Of course, Jerry Falwell famously saw WTC as a spiritual event, too, one that flattered his well-known prejudices. But what significance has this spiritual event for Noonan?

Clues are available in her October 19 column. Noonan and her son were standing outside St. Patrick's Cathedral in New York, she writes, and noticed "two 'Mideastern looking men,' as we all now say." (We do?) "They were 25 or 30 years old, dressed in jeans and windbreakers, and they were doing something odd. They were standing together silently videotaping the outside of St. Pat's, top to bottom. We watched them, trying to put what we were seeing together. Tourists? It was a funny time of day for tourists to be videotaping a landmark -- especially when the tourists looked like the guys who'd just a few days before blown up a landmark."
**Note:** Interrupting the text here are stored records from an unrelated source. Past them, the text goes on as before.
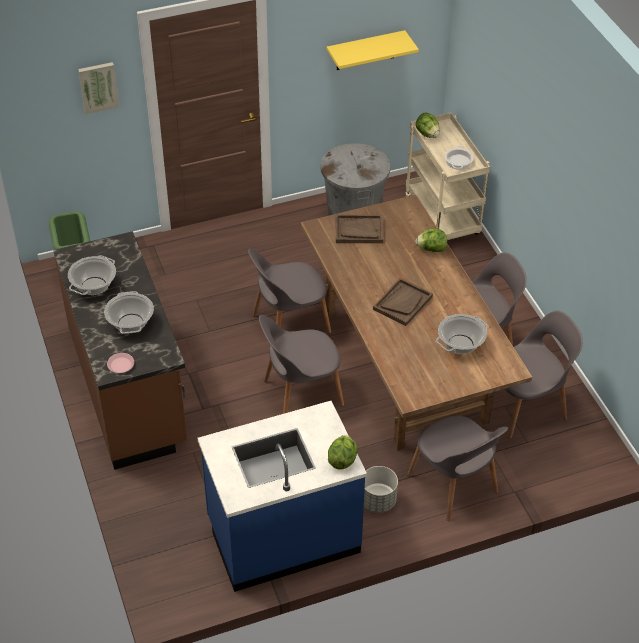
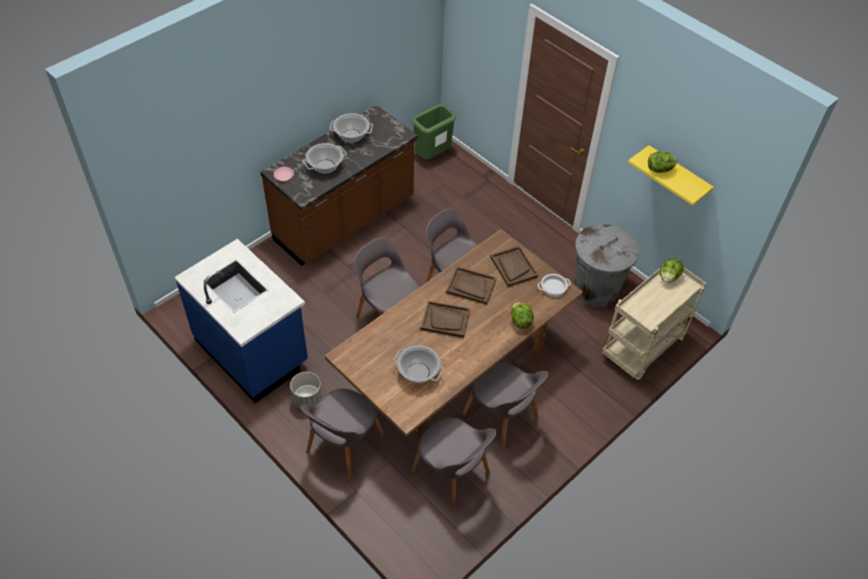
camera: 65 degrees right, 5 degrees up
picture [78,62,119,114] -> none
lettuce [328,435,358,470] -> lettuce moved to [648,151,677,173]
cooking pot [445,146,473,170] -> cooking pot moved to [538,274,571,297]
none -> brown tray [446,267,497,305]

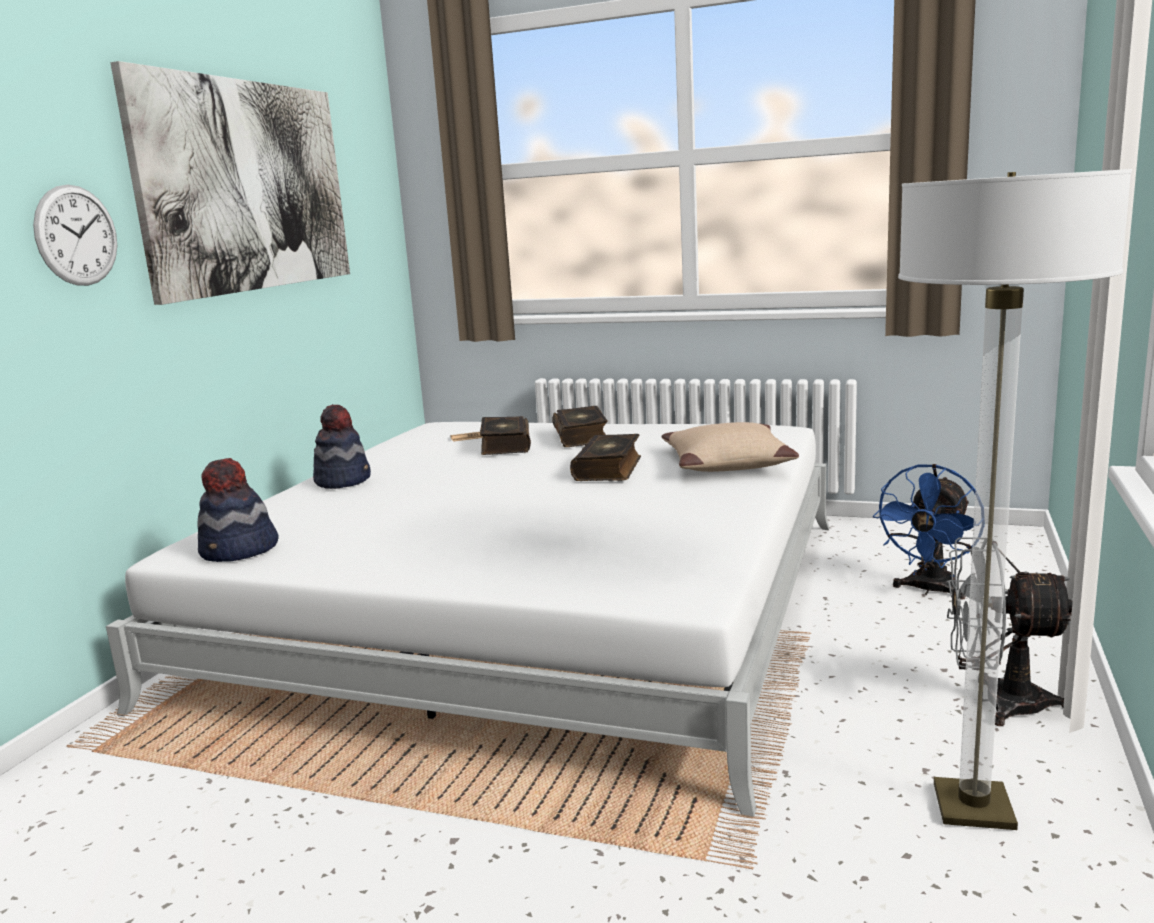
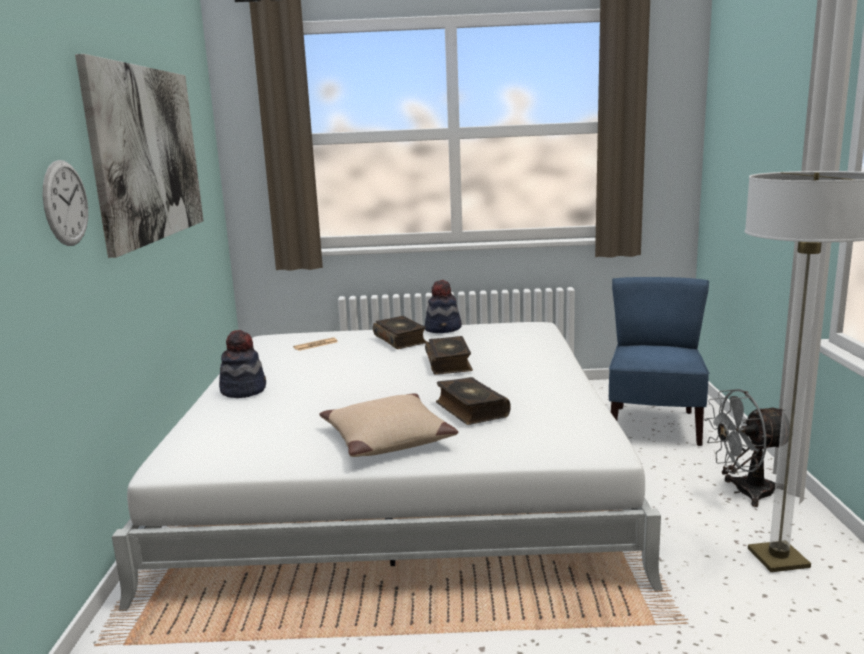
camera: 20 degrees left, 0 degrees up
hat [197,458,279,562] -> hat moved to [425,280,462,333]
book [480,416,531,455] -> book moved to [436,377,511,425]
beige pillow [661,422,799,472] -> beige pillow moved to [319,394,458,457]
blue fan [873,464,975,600] -> blue chair [609,277,709,446]

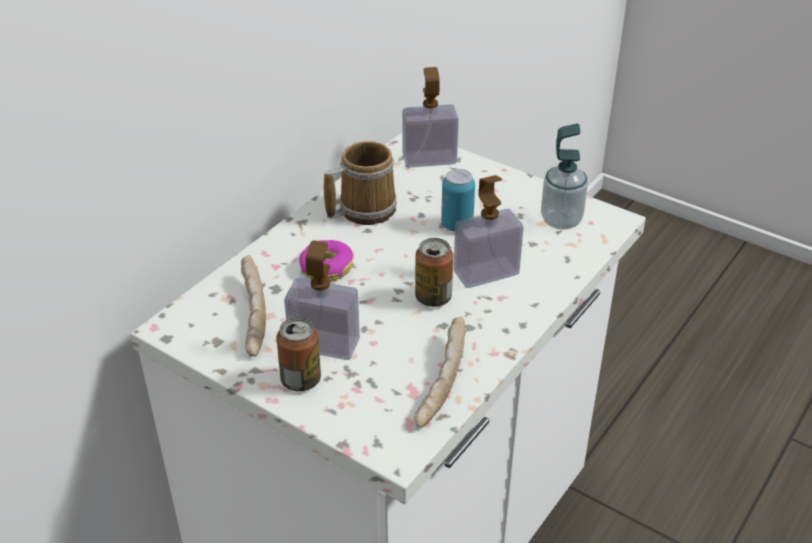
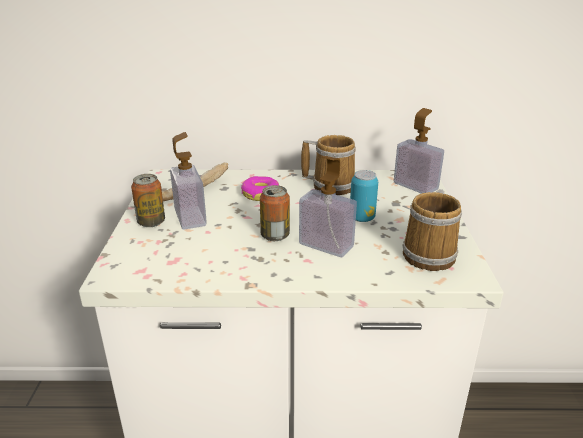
camera: 55 degrees right, 10 degrees down
bread [414,317,466,427] -> none
soap dispenser [541,124,588,230] -> mug [402,189,462,271]

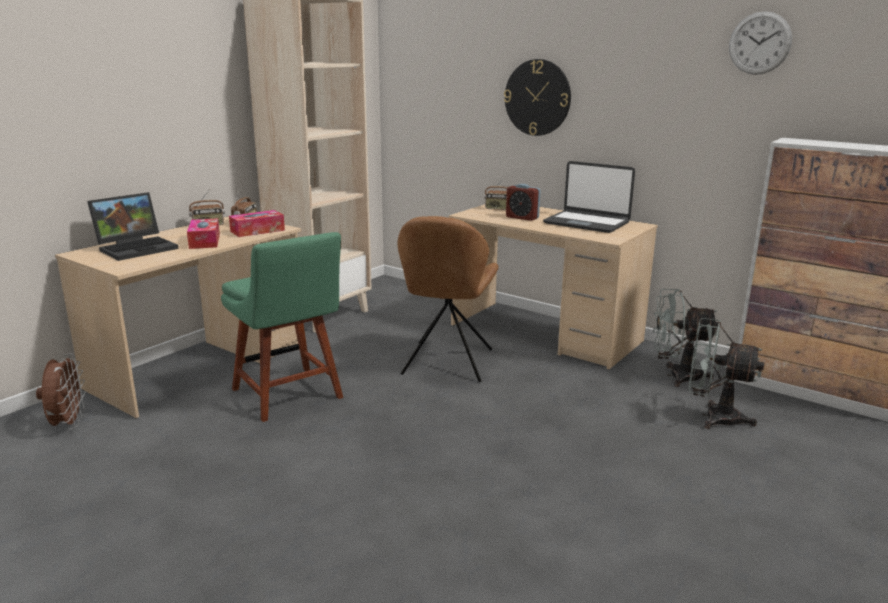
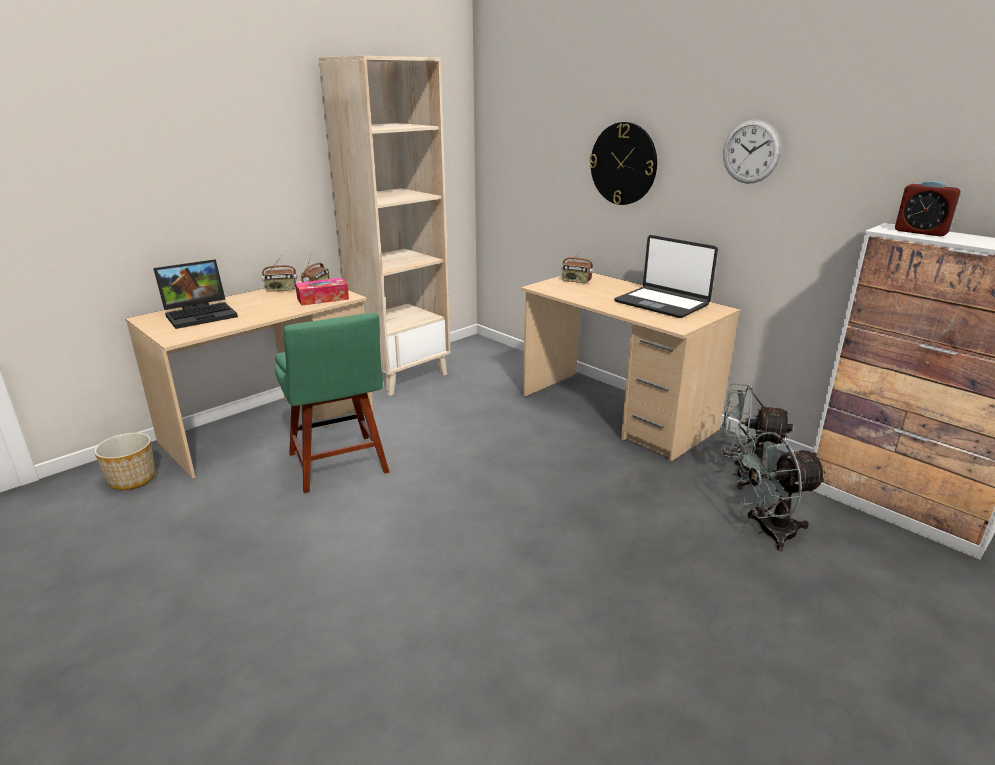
camera: 10 degrees right, 5 degrees up
brown fan [36,354,86,429] -> planter [94,433,155,490]
tissue box [187,218,220,249] -> none
brown chair [398,216,499,382] -> none
alarm clock [506,184,541,221] -> alarm clock moved to [895,181,961,237]
grey fan [689,318,764,429] -> grey fan turned 45 degrees counterclockwise [733,432,827,551]
wall clock [729,11,792,75] -> wall clock moved to [723,119,781,184]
Moments later, the "Mideastern-looking men" walked past Noonan and her son: "We were about 20 feet away from them, and we eyeballed them hard. They stared back at us in what I thought an aggressive manner: a deadeye stare, cold, no nod, no upturned-chin hello."

Let's see now. Two dark-looking fellows are videotaping one of America's greatest tourist attractions and most photographed buildings. (If there were Taliban, couldn't they have just bought some postcards?) A white lady glares at them. Surely they needn't have been terrorists to take offense.

Noonan thinks otherwise. She points to other incidents involving Arabs looking to videotape sensitive locations such as the inside of a petrochemical plant -- a cause for concern, perhaps, because such locations are not videotaped by strangers every day, as the Cathedral is. But this fuels Noonan's paranoia (or, as she would have it, patriotism):

"We know the profile of the bad guys. I think I saw some of them that night across from St. Pat's, and I continue to regret not confronting them, questioning them and, if I had to, tackling them and screaming for help. I could have gotten us all arrested. If they had been innocent tourists I would have apologized, begged their forgiveness and offered to buy them a very nice dinner. If they had not been innocent, I would have helped stop some bad guys. In the past month I have evolved from polite tip-line caller to watchful potential warrior."

If you're standing outside St. Pat's sometime and see a mild-looking, 50ish blond woman glaring at Arabs (or Sikhs or Hindus or whatever they might actually be) with video cameras, wait a bit and you may see an astonishing sight: Peggy Noonan tackling the could-be-terrorists and hollering, "Police!"